Université de technologie de Compiègne, CNRS, Biomechanics and Bioengineering, Centre de recherche Royallieu, CS 60319, 60203, Compiègne Cedex, France; CNRS UMI 2820, Laboratory for Integrated Micro Mechatronic Systems, Institute of Industrial Science, University of Tokyo, 4-6-1 Komaba, Meguro-ku, Tokyo, 153-8505, Japan.
Université de technologie de Compiègne, CNRS, Biomechanics and Bioengineering, Centre de recherche Royallieu, CS 60319, 60203, Compiègne Cedex, France.
J Biotechnol. 2021 Mar 20;330:45-56. doi: 10.1016/j.jbiotec.2021.02.009. Epub 2021 Feb 19.
The limited availability of primary human β-cells/islets and their quality (due to donor diversity) restrict the development of in vitro models for diabetes research. Human induced pluripotent stem cells (hiPSCs) may be a promising cell-source for diabetes studies, anti-diabetic drug screening and personalized therapies. However, achieving levels of maturity/functionality that are comparable to the in vivo situation and islets rebuilt from iPSCs is still challenging. Here, we compare and discuss two strategies for culturing human pancreatic β-cells derived from hiPSCs in microfluidic biochips. First, we confirmed that the protocol in conventional Petri 2D monolayer led to insulin, PDX1 and MAFA positive staining, to C-Peptide productive cells, and to tissue responsive to high/low glucose and GLP1 stimulation. This protocol and its subsequent modifications (including extracellular matrix coating, cell adhesion time, cell inoculation density, flow rate) was not successful in the 2D biochip culture. We proposed a second strategy using 3D spheroids created from honeycomb static cultures. Spheroids in static experiments carried out over 14 days demonstrated that they expressed high levels of β-cell markers (INS mRNA) and higher α-cell markers (GCG mRNA and glucagon positive staining), when compared to Petri 2D cultures. Furthermore, the 3D spheroids were specifically able to secrete insulin in response to both high/low glucose stimulation and GLP1 exposure. The spheroids were successfully inoculated into biochips and maintained for 10 days in perfusion. The 3D biochip cultures increased mRNA levels of GCG and maintained high levels of β-cell markers and responsiveness to both high/low glucose and GLP1 stimulation. Finally, C-peptide and insulin secretion were higher in biochips when compared to static spheroids. These results illustrate the promising potential for hiPSCs derived β-cells and their spheroid-based pancreas-on-chip model for pancreatic disease/diabetes modeling and anti-diabetic drug screening.

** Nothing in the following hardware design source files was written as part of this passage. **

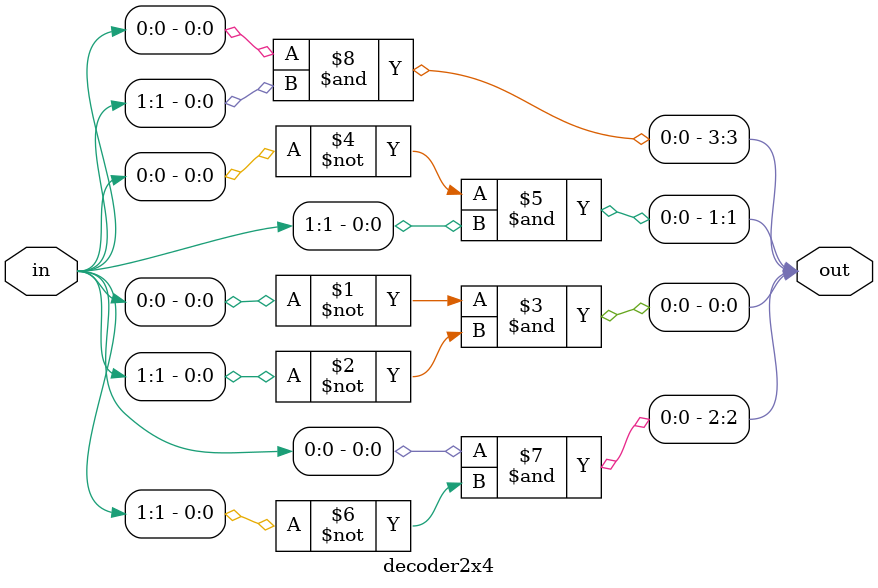
<source format=v>
module decoder2x4(input [1:0] in, output [3:0] out);
assign out[0] = (~in[0]) & (~in[1]);
assign out[1] = (~in[0]) & (in[1]);
assign out[2] = (in[0]) & (~in[1]);
assign out[3] = (in[0]) & (in[1]);

endmodule

</source>
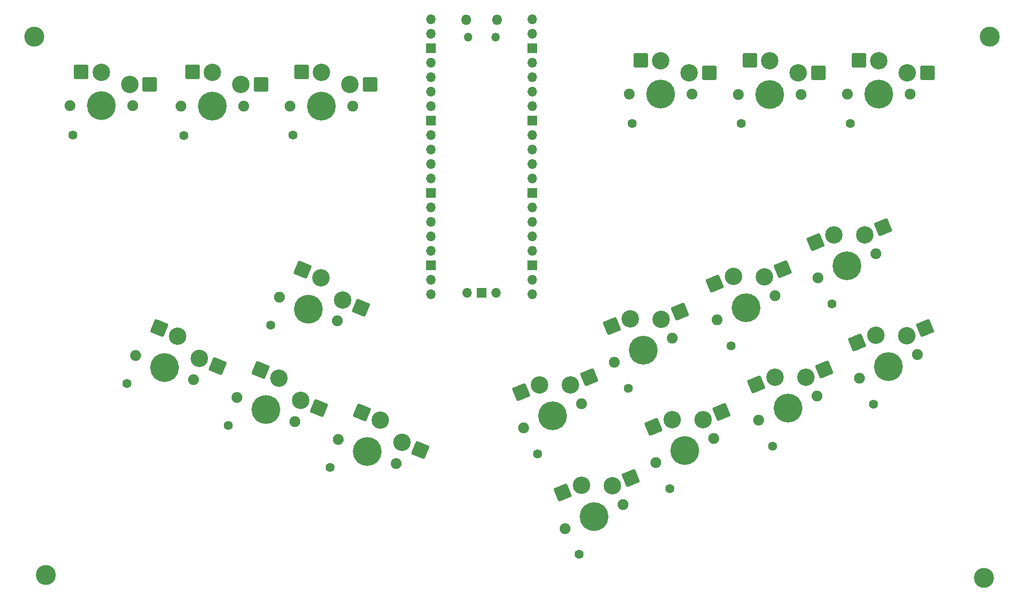
<source format=gbr>
%TF.GenerationSoftware,KiCad,Pcbnew,7.0.5*%
%TF.CreationDate,2023-08-06T16:06:22-05:00*%
%TF.ProjectId,NanoSwap,4e616e6f-5377-4617-902e-6b696361645f,rev?*%
%TF.SameCoordinates,Original*%
%TF.FileFunction,Soldermask,Bot*%
%TF.FilePolarity,Negative*%
%FSLAX46Y46*%
G04 Gerber Fmt 4.6, Leading zero omitted, Abs format (unit mm)*
G04 Created by KiCad (PCBNEW 7.0.5) date 2023-08-06 16:06:22*
%MOMM*%
%LPD*%
G01*
G04 APERTURE LIST*
G04 Aperture macros list*
%AMRoundRect*
0 Rectangle with rounded corners*
0 $1 Rounding radius*
0 $2 $3 $4 $5 $6 $7 $8 $9 X,Y pos of 4 corners*
0 Add a 4 corners polygon primitive as box body*
4,1,4,$2,$3,$4,$5,$6,$7,$8,$9,$2,$3,0*
0 Add four circle primitives for the rounded corners*
1,1,$1+$1,$2,$3*
1,1,$1+$1,$4,$5*
1,1,$1+$1,$6,$7*
1,1,$1+$1,$8,$9*
0 Add four rect primitives between the rounded corners*
20,1,$1+$1,$2,$3,$4,$5,0*
20,1,$1+$1,$4,$5,$6,$7,0*
20,1,$1+$1,$6,$7,$8,$9,0*
20,1,$1+$1,$8,$9,$2,$3,0*%
G04 Aperture macros list end*
%ADD10C,1.900000*%
%ADD11C,1.600000*%
%ADD12C,3.050000*%
%ADD13C,5.050000*%
%ADD14RoundRect,0.250000X-1.025000X-1.000000X1.025000X-1.000000X1.025000X1.000000X-1.025000X1.000000X0*%
%ADD15O,1.800000X1.800000*%
%ADD16O,1.500000X1.500000*%
%ADD17O,1.700000X1.700000*%
%ADD18R,1.700000X1.700000*%
%ADD19C,3.500000*%
%ADD20RoundRect,0.250000X-1.329660X-0.531629X0.564293X-1.316130X1.329660X0.531629X-0.564293X1.316130X0*%
%ADD21RoundRect,0.250000X-0.564293X-1.316130X1.329660X-0.531629X0.564293X1.316130X-1.329660X0.531629X0*%
G04 APERTURE END LIST*
D10*
%TO.C,*%
X153685810Y-51298000D03*
D11*
X154185810Y-56448000D03*
D12*
X159185810Y-45398000D03*
D13*
X159185810Y-51298000D03*
D12*
X164185810Y-47498000D03*
D10*
X164685810Y-51298000D03*
D14*
X155685810Y-45298000D03*
X167685810Y-47498000D03*
%TD*%
D15*
%TO.C,*%
X125037000Y-38230000D03*
D16*
X125337000Y-41260000D03*
X130187000Y-41260000D03*
D15*
X130487000Y-38230000D03*
D17*
X118872000Y-38100000D03*
X118872000Y-40640000D03*
D18*
X118872000Y-43180000D03*
D17*
X118872000Y-45720000D03*
X118872000Y-48260000D03*
X118872000Y-50800000D03*
X118872000Y-53340000D03*
D18*
X118872000Y-55880000D03*
D17*
X118872000Y-58420000D03*
X118872000Y-60960000D03*
X118872000Y-63500000D03*
X118872000Y-66040000D03*
D18*
X118872000Y-68580000D03*
D17*
X118872000Y-71120000D03*
X118872000Y-73660000D03*
X118872000Y-76200000D03*
X118872000Y-78740000D03*
D18*
X118872000Y-81280000D03*
D17*
X118872000Y-83820000D03*
X118872000Y-86360000D03*
X136652000Y-86360000D03*
X136652000Y-83820000D03*
D18*
X136652000Y-81280000D03*
D17*
X136652000Y-78740000D03*
X136652000Y-76200000D03*
X136652000Y-73660000D03*
X136652000Y-71120000D03*
D18*
X136652000Y-68580000D03*
D17*
X136652000Y-66040000D03*
X136652000Y-63500000D03*
X136652000Y-60960000D03*
X136652000Y-58420000D03*
D18*
X136652000Y-55880000D03*
D17*
X136652000Y-53340000D03*
X136652000Y-50800000D03*
X136652000Y-48260000D03*
X136652000Y-45720000D03*
D18*
X136652000Y-43180000D03*
D17*
X136652000Y-40640000D03*
X136652000Y-38100000D03*
X125222000Y-86130000D03*
D18*
X127762000Y-86130000D03*
D17*
X130302000Y-86130000D03*
%TD*%
D19*
%TO.C,*%
X49276000Y-41148000D03*
%TD*%
D10*
%TO.C,*%
X84833326Y-104502482D03*
D11*
X83324446Y-109451803D03*
D12*
X92172495Y-101156352D03*
D13*
X89914663Y-106607241D03*
D12*
X95988258Y-105009916D03*
D10*
X94996000Y-108712000D03*
D20*
X88977185Y-99724572D03*
X99221836Y-106349308D03*
%TD*%
D19*
%TO.C,REF\u002A\u002A*%
X51308000Y-135636000D03*
%TD*%
D10*
%TO.C,*%
X142417912Y-127502099D03*
D11*
X144850671Y-132068737D03*
D12*
X145241417Y-119946451D03*
D13*
X147499249Y-125397340D03*
D12*
X150664450Y-119973181D03*
D10*
X152580586Y-123292581D03*
D21*
X141969570Y-121193455D03*
X153898028Y-118633789D03*
%TD*%
D10*
%TO.C,*%
X92227326Y-86881745D03*
D11*
X90718446Y-91831066D03*
D12*
X99566495Y-83535615D03*
D13*
X97308663Y-88986504D03*
D12*
X103382258Y-87389179D03*
D10*
X102390000Y-91091263D03*
D20*
X96371185Y-82103835D03*
X106615836Y-88728571D03*
%TD*%
D19*
%TO.C,REF\u002A\u002A*%
X215900000Y-136144000D03*
%TD*%
D10*
%TO.C,*%
X94156000Y-53340000D03*
D11*
X94656000Y-58490000D03*
D12*
X99656000Y-47440000D03*
D13*
X99656000Y-53340000D03*
D12*
X104656000Y-49540000D03*
D10*
X105156000Y-53340000D03*
D14*
X96156000Y-47340000D03*
X108156000Y-49540000D03*
%TD*%
D10*
%TO.C,*%
X176384674Y-108494732D03*
D11*
X178817433Y-113061370D03*
D12*
X179208179Y-100939084D03*
D13*
X181466011Y-106389973D03*
D12*
X184631212Y-100965814D03*
D10*
X186547348Y-104285214D03*
D21*
X175936332Y-102186088D03*
X187864790Y-99626422D03*
%TD*%
D10*
%TO.C,*%
X194054663Y-101164759D03*
D11*
X196487422Y-105731397D03*
D12*
X196878168Y-93609111D03*
D13*
X199136000Y-99060000D03*
D12*
X202301201Y-93635841D03*
D10*
X204217337Y-96955241D03*
D21*
X193606321Y-94856115D03*
X205534779Y-92296449D03*
%TD*%
D10*
%TO.C,*%
X67036636Y-97130854D03*
D11*
X65527756Y-102080175D03*
D12*
X74375805Y-93784724D03*
D13*
X72117973Y-99235613D03*
D12*
X78191568Y-97638288D03*
D10*
X77199310Y-101340372D03*
D20*
X71180495Y-92352944D03*
X81425146Y-98977680D03*
%TD*%
D10*
%TO.C,*%
X151029785Y-98303896D03*
D11*
X153462544Y-102870534D03*
D12*
X153853290Y-90748248D03*
D13*
X156111122Y-96199137D03*
D12*
X159276323Y-90774978D03*
D10*
X161192459Y-94094378D03*
D21*
X150581443Y-91995252D03*
X162509901Y-89435586D03*
%TD*%
D10*
%TO.C,*%
X102630490Y-111872981D03*
D11*
X101121610Y-116822302D03*
D12*
X109969659Y-108526851D03*
D13*
X107711827Y-113977740D03*
D12*
X113785422Y-112380415D03*
D10*
X112793164Y-116082499D03*
D20*
X106774349Y-107095071D03*
X117019000Y-113719807D03*
%TD*%
D19*
%TO.C,REF\u002A\u002A*%
X216916000Y-41148000D03*
%TD*%
D10*
%TO.C,*%
X186746175Y-83520509D03*
D11*
X189178934Y-88087147D03*
D12*
X189569680Y-75964861D03*
D13*
X191827512Y-81415750D03*
D12*
X194992713Y-75991591D03*
D10*
X196908849Y-79310991D03*
D21*
X186297833Y-77211865D03*
X198226291Y-74652199D03*
%TD*%
D10*
%TO.C,*%
X172808000Y-51308000D03*
D11*
X173308000Y-56458000D03*
D12*
X178308000Y-45408000D03*
D13*
X178308000Y-51308000D03*
D12*
X183308000Y-47508000D03*
D10*
X183808000Y-51308000D03*
D14*
X174808000Y-45308000D03*
X186808000Y-47508000D03*
%TD*%
D10*
%TO.C,*%
X158338272Y-115948149D03*
D11*
X160771031Y-120514787D03*
D12*
X161161777Y-108392501D03*
D13*
X163419609Y-113843390D03*
D12*
X166584810Y-108419231D03*
D10*
X168500946Y-111738631D03*
D21*
X157889930Y-109639505D03*
X169818388Y-107079839D03*
%TD*%
D10*
%TO.C,*%
X75026000Y-53350000D03*
D11*
X75526000Y-58500000D03*
D12*
X80526000Y-47450000D03*
D13*
X80526000Y-53350000D03*
D12*
X85526000Y-49550000D03*
D10*
X86026000Y-53350000D03*
D14*
X77026000Y-47350000D03*
X89026000Y-49550000D03*
%TD*%
D10*
%TO.C,*%
X191938000Y-51298000D03*
D11*
X192438000Y-56448000D03*
D12*
X197438000Y-45398000D03*
D13*
X197438000Y-51298000D03*
D12*
X202438000Y-47498000D03*
D10*
X202938000Y-51298000D03*
D14*
X193938000Y-45298000D03*
X205938000Y-47498000D03*
%TD*%
D10*
%TO.C,*%
X169076183Y-90850483D03*
D11*
X171508942Y-95417121D03*
D12*
X171899688Y-83294835D03*
D13*
X174157520Y-88745724D03*
D12*
X177322721Y-83321565D03*
D10*
X179238857Y-86640965D03*
D21*
X168627841Y-84541839D03*
X180556299Y-81982173D03*
%TD*%
D10*
%TO.C,*%
X55501000Y-53330000D03*
D11*
X56001000Y-58480000D03*
D12*
X61001000Y-47430000D03*
D13*
X61001000Y-53330000D03*
D12*
X66001000Y-49530000D03*
D10*
X66501000Y-53330000D03*
D14*
X57501000Y-47330000D03*
X69501000Y-49530000D03*
%TD*%
D10*
%TO.C,*%
X135109424Y-109857847D03*
D11*
X137542183Y-114424485D03*
D12*
X137932929Y-102302199D03*
D13*
X140190761Y-107753088D03*
D12*
X143355962Y-102328929D03*
D10*
X145272098Y-105648329D03*
D21*
X134661082Y-103549203D03*
X146589540Y-100989537D03*
%TD*%
M02*

</source>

人原代β细胞/胰岛数量有限,且其质量(因供体多样性而异)限制了糖尿病研究体外模型的发展。人诱导多能干细胞(hiPSC)可能成为糖尿病研究、抗糖尿病药物筛选和个性化治疗的有前途的细胞来源。然而,要达到与体内情况和由 iPSC 重建的胰岛相当的成熟/功能水平仍然具有挑战性。在这里,我们比较并讨论了两种在微流控生物芯片中培养人诱导多能干细胞衍生的胰腺β细胞的策略。首先,我们证实,传统的 Petri 2D 单层培养方案可诱导 hiPSC 分化为胰岛素、PDX1 和 MAFA 阳性细胞,产生 C-肽阳性细胞,并使组织对高/低糖和 GLP1 刺激产生反应。该方案及其后续改进(包括细胞外基质包被、细胞黏附时间、细胞接种密度、流速)在 2D 生物芯片培养中并不成功。我们提出了第二种策略,使用来自蜂窝状静态培养的 3D 球体。静态实验中培养 14 天的球体表明,与 Petri 2D 培养相比,它们表达高水平的β细胞标志物(INS mRNA)和更高水平的α细胞标志物(GCG mRNA 和胰高血糖素阳性染色)。此外,3D 球体能够特异性地对高/低糖刺激和 GLP1 暴露作出胰岛素分泌反应。球体成功接种到生物芯片中,并在灌注条件下维持 10 天。3D 生物芯片培养增加了 GCG 的 mRNA 水平,并维持了高水平的β细胞标志物和对高/低糖及 GLP1 刺激的反应性。最后,与静态球体相比,生物芯片中的 C 肽和胰岛素分泌更高。这些结果表明,hiPSC 衍生的β细胞及其基于球体的胰腺类器官芯片模型在胰腺疾病/糖尿病建模和抗糖尿病药物筛选方面具有很大的应用潜力。